→ Goal of the exercise
After locating the line with "[53,257,167,277] 連載中の小説 ->" in the records below, print it and every line after it exactly.

(Collection entries)
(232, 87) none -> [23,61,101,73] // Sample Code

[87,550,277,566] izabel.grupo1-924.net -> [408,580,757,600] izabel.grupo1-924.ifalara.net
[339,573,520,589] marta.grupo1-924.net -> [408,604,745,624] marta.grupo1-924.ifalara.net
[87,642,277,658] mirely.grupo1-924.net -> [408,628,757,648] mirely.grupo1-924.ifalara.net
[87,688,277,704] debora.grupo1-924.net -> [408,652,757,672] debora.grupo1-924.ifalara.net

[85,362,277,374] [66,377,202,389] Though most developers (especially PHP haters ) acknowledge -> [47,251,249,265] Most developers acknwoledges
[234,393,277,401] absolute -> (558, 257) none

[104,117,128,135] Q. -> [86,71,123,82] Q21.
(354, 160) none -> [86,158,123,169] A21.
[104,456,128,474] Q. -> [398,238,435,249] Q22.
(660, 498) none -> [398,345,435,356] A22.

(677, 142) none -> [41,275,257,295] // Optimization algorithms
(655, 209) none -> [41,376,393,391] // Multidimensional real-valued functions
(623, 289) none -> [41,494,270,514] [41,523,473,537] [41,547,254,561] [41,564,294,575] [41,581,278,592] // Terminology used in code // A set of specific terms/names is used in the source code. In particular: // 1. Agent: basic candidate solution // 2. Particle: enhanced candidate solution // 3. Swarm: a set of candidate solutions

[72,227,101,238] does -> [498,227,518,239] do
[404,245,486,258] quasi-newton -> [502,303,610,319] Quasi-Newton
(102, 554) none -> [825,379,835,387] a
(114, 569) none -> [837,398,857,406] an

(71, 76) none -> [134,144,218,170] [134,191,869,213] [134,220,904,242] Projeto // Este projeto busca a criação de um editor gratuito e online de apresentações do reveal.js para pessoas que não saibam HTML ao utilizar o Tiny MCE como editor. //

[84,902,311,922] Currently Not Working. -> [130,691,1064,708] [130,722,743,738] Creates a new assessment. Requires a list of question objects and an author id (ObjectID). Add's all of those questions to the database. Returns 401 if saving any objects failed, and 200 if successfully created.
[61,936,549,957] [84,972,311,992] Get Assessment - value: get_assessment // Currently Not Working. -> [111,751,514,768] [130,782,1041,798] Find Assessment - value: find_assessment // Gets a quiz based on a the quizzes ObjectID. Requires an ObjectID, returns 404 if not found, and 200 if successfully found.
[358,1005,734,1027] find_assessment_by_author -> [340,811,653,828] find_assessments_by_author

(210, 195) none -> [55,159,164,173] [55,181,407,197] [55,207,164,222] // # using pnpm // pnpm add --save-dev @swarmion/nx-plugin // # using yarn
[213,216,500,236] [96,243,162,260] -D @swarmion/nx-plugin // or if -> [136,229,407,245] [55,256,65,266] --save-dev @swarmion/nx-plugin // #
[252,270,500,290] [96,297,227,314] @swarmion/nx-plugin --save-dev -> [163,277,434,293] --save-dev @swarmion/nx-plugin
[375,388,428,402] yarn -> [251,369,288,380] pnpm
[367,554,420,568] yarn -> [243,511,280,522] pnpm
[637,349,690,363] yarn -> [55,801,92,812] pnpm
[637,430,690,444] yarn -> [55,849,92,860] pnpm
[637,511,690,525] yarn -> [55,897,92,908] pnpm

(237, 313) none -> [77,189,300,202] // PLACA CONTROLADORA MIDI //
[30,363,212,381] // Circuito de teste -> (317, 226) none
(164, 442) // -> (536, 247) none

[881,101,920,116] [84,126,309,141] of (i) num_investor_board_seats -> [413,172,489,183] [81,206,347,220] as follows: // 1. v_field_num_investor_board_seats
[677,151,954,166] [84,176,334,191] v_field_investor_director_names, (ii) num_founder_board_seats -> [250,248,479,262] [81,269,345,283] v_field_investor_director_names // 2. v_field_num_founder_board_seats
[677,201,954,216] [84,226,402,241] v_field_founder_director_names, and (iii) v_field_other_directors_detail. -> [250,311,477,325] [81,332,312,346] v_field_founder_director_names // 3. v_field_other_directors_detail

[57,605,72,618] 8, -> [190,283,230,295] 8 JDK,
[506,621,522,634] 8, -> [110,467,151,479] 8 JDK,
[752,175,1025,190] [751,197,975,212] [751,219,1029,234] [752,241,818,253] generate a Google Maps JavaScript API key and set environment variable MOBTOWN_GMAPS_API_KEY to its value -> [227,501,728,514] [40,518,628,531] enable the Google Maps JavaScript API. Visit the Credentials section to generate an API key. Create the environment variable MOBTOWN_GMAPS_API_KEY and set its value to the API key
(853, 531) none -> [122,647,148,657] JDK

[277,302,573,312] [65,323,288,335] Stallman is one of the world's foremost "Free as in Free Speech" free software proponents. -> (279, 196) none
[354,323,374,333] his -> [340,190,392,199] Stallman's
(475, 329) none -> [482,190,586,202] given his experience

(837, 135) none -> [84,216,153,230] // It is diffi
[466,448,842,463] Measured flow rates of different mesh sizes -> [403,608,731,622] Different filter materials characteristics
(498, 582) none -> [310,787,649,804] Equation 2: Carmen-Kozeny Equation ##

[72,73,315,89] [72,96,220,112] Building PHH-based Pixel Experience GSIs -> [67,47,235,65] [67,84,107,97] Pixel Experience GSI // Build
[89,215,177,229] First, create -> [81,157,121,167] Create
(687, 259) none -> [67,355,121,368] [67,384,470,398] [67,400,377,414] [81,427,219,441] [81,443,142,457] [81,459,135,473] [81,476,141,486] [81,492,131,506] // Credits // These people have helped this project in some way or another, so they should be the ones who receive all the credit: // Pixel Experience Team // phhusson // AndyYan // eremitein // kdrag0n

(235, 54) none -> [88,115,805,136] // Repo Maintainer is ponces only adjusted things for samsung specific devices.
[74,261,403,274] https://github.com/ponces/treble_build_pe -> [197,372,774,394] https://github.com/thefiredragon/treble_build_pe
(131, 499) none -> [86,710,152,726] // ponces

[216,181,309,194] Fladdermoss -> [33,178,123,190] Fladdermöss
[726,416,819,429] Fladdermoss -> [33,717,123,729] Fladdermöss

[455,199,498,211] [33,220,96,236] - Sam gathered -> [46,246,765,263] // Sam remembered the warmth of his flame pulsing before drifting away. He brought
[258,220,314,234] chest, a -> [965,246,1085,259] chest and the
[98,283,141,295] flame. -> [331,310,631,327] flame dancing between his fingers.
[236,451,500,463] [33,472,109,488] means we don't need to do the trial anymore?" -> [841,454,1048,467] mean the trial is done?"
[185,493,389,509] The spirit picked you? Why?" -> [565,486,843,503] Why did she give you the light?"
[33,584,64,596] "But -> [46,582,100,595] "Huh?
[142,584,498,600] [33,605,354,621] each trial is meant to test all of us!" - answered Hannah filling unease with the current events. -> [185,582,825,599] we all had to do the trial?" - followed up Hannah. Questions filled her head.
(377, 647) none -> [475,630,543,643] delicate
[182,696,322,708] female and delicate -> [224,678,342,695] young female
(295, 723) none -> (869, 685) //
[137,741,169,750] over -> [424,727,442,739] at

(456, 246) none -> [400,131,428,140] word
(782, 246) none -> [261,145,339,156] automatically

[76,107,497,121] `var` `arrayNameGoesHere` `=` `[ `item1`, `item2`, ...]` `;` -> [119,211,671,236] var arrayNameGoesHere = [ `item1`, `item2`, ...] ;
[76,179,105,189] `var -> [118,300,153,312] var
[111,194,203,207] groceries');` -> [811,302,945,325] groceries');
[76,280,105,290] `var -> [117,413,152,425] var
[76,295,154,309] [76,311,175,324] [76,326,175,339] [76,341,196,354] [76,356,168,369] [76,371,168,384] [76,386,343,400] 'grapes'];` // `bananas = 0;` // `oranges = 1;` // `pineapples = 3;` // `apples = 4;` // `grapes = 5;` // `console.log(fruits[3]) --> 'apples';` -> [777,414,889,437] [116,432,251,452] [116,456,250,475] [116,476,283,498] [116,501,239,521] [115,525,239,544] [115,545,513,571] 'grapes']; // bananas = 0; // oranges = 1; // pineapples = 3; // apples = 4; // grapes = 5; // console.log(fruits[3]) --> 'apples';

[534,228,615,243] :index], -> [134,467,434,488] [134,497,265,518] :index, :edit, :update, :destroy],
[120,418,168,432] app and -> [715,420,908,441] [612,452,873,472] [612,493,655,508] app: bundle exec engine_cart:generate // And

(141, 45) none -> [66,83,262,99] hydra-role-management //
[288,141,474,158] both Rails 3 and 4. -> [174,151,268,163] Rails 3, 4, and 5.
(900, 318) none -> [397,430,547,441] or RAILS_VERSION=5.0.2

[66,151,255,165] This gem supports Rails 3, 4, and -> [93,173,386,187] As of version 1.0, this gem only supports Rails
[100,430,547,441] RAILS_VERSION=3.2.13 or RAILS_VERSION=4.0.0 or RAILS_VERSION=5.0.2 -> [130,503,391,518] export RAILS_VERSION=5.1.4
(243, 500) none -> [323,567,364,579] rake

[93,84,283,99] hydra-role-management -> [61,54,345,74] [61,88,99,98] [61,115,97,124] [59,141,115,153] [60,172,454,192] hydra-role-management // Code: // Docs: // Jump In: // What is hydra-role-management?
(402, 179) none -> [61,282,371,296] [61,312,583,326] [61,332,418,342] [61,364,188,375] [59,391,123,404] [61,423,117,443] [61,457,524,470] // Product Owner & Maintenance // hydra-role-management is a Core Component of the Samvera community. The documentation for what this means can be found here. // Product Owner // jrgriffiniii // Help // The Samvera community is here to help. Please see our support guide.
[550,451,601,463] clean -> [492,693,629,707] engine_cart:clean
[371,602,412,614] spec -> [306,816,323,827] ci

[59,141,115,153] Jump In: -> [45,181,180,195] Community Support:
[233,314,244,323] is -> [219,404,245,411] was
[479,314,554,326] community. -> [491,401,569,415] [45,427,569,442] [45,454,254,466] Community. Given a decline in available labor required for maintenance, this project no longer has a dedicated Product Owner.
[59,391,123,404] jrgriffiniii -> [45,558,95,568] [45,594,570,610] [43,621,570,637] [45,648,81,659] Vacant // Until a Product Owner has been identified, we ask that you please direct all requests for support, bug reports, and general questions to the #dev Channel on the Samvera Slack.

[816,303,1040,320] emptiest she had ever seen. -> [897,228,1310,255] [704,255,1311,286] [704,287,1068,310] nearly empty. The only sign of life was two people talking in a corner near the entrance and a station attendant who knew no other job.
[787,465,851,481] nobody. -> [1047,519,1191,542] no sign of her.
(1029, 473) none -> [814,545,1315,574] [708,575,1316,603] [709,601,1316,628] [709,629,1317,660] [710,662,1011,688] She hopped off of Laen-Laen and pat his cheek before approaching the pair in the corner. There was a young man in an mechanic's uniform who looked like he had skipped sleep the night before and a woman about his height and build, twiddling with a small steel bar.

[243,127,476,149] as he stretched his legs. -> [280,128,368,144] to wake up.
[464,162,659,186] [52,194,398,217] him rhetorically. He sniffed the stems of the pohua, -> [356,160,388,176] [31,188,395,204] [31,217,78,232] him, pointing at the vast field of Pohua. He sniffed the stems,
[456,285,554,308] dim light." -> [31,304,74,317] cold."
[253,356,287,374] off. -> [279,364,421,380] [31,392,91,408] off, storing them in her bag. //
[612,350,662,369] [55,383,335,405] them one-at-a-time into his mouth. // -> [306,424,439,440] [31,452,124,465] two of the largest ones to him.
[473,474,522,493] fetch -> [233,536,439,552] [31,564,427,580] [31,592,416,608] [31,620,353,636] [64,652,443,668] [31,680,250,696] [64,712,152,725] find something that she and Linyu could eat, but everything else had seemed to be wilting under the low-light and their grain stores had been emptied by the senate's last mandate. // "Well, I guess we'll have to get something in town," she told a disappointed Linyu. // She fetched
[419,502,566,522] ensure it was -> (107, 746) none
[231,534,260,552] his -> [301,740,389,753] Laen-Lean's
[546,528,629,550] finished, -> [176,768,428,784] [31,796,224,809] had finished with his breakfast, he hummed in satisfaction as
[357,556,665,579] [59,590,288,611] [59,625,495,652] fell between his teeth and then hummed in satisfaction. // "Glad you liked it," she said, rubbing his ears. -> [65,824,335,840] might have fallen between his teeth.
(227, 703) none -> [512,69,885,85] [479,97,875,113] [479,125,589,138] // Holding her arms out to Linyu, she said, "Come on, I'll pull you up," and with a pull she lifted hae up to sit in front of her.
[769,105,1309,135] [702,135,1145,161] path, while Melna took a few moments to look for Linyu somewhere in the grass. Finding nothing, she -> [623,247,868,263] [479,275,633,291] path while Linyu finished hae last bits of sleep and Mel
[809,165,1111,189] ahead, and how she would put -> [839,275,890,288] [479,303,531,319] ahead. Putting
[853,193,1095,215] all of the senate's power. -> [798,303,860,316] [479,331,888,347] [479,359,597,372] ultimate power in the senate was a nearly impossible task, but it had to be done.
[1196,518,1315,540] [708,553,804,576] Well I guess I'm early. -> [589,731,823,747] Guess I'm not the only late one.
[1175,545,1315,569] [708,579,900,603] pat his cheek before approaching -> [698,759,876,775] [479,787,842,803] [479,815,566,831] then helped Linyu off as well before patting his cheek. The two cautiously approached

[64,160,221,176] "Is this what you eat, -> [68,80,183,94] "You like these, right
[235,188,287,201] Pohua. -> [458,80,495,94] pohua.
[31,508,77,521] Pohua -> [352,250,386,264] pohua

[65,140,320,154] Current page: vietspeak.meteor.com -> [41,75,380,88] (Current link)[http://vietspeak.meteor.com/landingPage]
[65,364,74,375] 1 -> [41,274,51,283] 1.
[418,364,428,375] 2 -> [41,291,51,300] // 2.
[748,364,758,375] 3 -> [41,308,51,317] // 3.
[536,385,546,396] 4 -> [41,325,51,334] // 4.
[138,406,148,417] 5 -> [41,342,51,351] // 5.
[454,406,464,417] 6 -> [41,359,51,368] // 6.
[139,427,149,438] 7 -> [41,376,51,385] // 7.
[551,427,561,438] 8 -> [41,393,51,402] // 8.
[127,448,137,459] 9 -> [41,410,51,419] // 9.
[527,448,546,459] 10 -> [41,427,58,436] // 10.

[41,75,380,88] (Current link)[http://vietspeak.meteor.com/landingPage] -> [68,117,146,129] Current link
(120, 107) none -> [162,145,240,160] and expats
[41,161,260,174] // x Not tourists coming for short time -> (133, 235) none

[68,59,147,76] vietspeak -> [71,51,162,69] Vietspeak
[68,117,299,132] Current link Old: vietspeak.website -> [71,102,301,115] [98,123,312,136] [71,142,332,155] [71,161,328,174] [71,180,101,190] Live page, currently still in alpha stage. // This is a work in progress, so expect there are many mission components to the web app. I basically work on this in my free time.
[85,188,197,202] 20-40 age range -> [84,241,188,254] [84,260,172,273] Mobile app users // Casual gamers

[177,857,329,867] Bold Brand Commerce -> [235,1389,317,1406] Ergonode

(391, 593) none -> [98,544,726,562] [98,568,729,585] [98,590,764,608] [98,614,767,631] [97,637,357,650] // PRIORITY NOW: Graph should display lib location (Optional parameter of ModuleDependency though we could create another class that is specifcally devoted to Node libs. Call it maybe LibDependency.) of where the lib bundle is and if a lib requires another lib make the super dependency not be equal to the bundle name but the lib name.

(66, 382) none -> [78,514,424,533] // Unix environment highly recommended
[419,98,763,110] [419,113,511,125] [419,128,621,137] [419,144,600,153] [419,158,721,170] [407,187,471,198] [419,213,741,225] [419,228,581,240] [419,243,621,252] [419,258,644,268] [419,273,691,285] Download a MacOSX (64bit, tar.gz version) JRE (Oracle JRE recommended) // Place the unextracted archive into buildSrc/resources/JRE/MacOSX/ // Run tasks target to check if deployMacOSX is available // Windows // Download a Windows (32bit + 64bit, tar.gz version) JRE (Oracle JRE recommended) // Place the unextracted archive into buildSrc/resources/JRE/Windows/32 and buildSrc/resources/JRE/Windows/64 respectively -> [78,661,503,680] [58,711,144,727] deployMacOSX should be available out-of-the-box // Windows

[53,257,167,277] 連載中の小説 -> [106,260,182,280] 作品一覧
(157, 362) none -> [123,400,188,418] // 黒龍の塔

→ Answer
[53,257,167,277] 連載中の小説 -> [106,260,182,280] 作品一覧
(157, 362) none -> [123,400,188,418] // 黒龍の塔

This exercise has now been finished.